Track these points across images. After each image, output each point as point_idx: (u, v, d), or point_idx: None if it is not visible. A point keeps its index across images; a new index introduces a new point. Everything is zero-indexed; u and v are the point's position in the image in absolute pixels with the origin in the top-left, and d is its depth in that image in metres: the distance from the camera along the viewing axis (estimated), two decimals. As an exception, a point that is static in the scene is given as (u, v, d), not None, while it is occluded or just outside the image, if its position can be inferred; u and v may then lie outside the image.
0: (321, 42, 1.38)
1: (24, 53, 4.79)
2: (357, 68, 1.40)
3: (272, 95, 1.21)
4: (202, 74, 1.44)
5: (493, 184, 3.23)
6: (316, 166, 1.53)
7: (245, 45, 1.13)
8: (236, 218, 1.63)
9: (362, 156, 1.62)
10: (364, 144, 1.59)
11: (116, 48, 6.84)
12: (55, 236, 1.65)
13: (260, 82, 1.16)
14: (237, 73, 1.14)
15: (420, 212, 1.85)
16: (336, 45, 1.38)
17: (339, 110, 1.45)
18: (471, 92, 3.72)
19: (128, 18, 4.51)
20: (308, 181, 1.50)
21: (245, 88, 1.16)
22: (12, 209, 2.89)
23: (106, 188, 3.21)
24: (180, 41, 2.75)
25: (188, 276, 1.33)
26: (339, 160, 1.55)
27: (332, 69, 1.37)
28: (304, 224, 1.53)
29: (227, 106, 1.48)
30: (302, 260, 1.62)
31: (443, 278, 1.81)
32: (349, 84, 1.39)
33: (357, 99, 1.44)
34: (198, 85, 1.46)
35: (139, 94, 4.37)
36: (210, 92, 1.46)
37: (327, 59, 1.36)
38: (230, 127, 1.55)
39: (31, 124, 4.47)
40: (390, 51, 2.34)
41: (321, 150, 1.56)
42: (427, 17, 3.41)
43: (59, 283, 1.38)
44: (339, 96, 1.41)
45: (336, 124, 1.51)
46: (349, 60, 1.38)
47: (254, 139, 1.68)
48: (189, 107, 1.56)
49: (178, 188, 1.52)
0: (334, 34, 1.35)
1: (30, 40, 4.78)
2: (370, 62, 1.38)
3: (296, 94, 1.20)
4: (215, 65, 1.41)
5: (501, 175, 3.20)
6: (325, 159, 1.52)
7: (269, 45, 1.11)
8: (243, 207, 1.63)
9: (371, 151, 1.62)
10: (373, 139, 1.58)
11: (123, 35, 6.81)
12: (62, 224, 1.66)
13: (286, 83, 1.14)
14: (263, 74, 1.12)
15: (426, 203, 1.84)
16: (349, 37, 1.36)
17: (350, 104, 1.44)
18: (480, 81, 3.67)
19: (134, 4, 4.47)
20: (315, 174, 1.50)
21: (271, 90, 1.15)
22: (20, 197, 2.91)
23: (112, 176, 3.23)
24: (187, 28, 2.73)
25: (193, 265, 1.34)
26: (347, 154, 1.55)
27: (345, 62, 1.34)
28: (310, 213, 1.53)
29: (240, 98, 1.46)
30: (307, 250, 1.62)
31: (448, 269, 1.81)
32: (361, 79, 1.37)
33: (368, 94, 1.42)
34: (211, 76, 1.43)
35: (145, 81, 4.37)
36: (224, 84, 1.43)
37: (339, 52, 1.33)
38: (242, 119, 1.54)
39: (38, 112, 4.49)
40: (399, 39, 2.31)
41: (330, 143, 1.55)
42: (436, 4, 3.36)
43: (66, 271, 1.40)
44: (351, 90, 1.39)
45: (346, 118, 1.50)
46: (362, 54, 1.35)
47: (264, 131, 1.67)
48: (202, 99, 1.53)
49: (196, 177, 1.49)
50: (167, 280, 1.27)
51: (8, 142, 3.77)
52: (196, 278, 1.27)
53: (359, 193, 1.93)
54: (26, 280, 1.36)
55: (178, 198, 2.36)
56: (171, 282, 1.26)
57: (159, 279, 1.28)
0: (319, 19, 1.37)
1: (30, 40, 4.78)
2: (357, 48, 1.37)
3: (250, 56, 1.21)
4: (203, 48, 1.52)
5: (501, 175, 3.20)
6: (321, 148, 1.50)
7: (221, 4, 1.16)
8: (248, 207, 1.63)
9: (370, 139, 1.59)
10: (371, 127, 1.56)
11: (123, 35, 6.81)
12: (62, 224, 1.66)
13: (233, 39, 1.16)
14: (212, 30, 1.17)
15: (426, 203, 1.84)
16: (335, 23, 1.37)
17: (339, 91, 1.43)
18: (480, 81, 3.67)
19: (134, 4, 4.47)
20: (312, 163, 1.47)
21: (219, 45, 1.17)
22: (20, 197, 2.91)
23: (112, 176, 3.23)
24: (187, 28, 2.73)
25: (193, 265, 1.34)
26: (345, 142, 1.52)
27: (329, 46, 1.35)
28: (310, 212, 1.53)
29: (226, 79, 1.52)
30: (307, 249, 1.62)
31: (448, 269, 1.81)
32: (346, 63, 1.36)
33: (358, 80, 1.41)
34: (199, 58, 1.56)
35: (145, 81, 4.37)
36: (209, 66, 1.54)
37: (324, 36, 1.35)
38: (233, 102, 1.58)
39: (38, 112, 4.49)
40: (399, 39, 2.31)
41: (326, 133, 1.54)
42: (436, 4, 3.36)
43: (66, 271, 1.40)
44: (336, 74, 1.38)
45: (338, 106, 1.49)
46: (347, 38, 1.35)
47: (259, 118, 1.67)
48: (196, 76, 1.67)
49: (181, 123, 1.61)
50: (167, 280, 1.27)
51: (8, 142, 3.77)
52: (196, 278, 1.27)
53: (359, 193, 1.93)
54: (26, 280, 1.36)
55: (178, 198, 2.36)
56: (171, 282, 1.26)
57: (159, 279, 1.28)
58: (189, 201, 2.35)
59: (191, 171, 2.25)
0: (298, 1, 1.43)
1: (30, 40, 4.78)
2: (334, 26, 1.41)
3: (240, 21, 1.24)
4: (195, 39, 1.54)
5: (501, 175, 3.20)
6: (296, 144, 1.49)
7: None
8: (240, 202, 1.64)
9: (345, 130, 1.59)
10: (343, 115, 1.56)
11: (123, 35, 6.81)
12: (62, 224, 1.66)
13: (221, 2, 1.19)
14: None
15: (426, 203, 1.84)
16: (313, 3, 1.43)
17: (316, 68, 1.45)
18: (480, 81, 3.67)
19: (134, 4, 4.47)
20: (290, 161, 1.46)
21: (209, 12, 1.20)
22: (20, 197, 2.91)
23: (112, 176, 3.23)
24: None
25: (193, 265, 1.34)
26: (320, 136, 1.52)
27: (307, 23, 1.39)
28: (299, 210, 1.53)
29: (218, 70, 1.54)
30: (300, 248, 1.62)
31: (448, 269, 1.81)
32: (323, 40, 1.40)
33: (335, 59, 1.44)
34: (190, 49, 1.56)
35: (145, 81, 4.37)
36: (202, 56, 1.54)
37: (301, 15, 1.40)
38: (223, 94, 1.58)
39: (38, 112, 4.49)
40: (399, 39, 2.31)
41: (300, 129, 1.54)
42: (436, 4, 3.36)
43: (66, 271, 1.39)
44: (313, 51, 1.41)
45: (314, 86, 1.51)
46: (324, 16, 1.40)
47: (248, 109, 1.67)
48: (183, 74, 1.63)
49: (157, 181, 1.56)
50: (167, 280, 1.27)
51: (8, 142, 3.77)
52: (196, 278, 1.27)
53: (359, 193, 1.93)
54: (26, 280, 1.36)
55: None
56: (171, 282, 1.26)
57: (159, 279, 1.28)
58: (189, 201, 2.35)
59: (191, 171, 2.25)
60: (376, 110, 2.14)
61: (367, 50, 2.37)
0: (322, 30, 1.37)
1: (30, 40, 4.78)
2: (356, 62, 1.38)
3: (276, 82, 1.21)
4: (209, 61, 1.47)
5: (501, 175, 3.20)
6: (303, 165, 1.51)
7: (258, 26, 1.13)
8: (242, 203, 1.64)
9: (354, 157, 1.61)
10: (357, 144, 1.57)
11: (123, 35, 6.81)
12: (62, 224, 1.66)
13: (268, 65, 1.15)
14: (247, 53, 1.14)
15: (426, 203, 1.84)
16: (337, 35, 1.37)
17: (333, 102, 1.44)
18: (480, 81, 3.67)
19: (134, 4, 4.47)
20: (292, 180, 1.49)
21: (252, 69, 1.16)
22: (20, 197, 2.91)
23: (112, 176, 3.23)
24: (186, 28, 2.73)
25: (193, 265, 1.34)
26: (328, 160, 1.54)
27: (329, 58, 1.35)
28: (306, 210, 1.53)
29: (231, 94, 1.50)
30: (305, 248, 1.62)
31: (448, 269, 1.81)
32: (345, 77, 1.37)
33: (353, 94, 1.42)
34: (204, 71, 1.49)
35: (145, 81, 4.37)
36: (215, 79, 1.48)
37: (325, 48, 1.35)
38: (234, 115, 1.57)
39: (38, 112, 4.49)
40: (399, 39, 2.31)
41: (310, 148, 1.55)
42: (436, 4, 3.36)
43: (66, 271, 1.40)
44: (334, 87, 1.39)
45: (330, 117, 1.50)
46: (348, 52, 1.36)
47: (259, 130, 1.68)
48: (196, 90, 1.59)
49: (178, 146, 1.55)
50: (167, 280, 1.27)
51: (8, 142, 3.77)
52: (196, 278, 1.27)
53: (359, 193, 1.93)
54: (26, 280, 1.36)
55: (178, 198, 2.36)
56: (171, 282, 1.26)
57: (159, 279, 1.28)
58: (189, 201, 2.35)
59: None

_About this task_.
Please give back exactly the lines of the listing above that run from the one containing "16: (336, 45, 1.38)" through the one containing "29: (227, 106, 1.48)", and only those.

_Answer for this exercise_.
16: (336, 45, 1.38)
17: (339, 110, 1.45)
18: (471, 92, 3.72)
19: (128, 18, 4.51)
20: (308, 181, 1.50)
21: (245, 88, 1.16)
22: (12, 209, 2.89)
23: (106, 188, 3.21)
24: (180, 41, 2.75)
25: (188, 276, 1.33)
26: (339, 160, 1.55)
27: (332, 69, 1.37)
28: (304, 224, 1.53)
29: (227, 106, 1.48)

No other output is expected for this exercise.